Un altro scenario ancora meno probabile, ma comunque ipotizzato, è una possibile collaborazione tra Apple e OpenAI per creare un motore di ricerca di nuova generazione, alimentato dall’intelligenza artificiale. Se realizzato con successo, questo progetto potrebbe rappresentare una sfida significativa per Google, soprattutto se integrato nei numerosi dispositivi Apple in tutto il mondo.

Cosa cambia per gli utenti?

Con la sentenza del 5 agosto 2024, si apre ora una fase successiva del processo, focalizzata sulla determinazione dei rimedi che Google dovrà implementare. Il giudice Mehta, in collaborazione con esperti del settore, deciderà quali modifiche l’azienda dovrà apportare per conformarsi alla legge antitrust e ristabilire una concorrenza leale nel mercato. Tra le misure che potrebbero essere imposte, si ipotizzano sanzioni finanziarie, la necessità di rivedere o annullare i contratti esclusivi con altre aziende e, in casi estremi, la vendita di alcune attività di Google.

Google ha già annunciato l’intenzione di appellarsi alla sentenza. Kent Walker, presidente degli Affari Globali di Google, ha sottolineato che la decisione del tribunale riconosce la superiorità tecnologica del motore di ricerca dell’azienda, ma al tempo stesso limita la sua disponibilità al pubblico. Questo appello potrebbe prolungare ulteriormente la disputa legale, con modifiche alle operazioni di Google che potrebbero avvenire solo dopo la risoluzione dell’appello.

Ovviamente, per gli utenti non cambierà nulla. Solo a sentenza conclusa, e a sanzione nota, potremmo parlare di conseguenze e cambiamenti anche per gli utenti.
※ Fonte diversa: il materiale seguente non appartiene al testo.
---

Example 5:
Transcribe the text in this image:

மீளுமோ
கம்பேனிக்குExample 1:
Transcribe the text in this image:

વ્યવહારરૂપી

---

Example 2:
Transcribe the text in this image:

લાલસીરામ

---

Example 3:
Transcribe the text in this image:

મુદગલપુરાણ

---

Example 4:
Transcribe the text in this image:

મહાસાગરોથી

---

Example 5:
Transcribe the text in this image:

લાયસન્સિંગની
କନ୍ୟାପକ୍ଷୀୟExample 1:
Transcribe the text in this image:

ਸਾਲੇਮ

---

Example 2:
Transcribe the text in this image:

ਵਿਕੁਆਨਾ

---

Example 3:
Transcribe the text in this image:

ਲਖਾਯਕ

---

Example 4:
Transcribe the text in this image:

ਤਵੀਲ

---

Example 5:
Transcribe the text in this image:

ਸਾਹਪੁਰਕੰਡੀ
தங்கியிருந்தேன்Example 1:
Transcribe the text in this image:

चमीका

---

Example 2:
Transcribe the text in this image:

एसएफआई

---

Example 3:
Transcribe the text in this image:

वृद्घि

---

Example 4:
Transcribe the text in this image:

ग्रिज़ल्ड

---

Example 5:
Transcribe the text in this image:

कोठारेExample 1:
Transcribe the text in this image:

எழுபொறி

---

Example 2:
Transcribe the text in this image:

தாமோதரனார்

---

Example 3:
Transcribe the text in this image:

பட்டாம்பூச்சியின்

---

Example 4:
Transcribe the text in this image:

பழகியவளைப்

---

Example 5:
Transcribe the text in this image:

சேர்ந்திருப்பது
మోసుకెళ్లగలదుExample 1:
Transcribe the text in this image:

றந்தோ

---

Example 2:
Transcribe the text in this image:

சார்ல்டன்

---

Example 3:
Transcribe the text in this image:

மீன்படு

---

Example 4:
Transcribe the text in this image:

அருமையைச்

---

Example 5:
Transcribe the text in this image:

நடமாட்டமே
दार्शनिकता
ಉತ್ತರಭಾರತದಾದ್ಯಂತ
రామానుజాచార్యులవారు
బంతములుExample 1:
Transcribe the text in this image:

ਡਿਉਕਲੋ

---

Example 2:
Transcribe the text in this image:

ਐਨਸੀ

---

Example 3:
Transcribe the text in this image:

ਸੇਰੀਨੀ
Nulla di rivoluzionario, però: semplicemente, saremo liberi di scegliere il motore di ricerca predefinito sul nostro dispositivo.

Un altro potenziale cambiamento riguarda la gestione delle query di ricerca sugli smartphone. Se gli accordi esclusivi di Google con i produttori di smartphone venissero annullati, gli utenti potrebbero essere chiamati a selezionare manualmente il loro motore di ricerca predefinito al primo utilizzo del dispositivo, aprendo la strada a motori di ricerca alternativi come Bing o DuckDuckGo.

Il mercato della ricerca online: confronto impari tra Google e i rivali

Il dominio di Google nel mercato della ricerca online è sorprendentemente resistente, con una quota di mercato che ha superato il 90% dopo il 2020. In confronto, Bing, il motore di ricerca di Microsoft, detiene una quota inferiore al 6%. Questo squilibrio è stato in gran parte attribuito agli accordi esclusivi che Google ha stretto con aziende come Apple, che hanno reso finanziariamente impossibile per queste ultime cambiare il motore di ricerca predefinito senza perdere i miliardi di dollari pagati da Google come quota di entrate.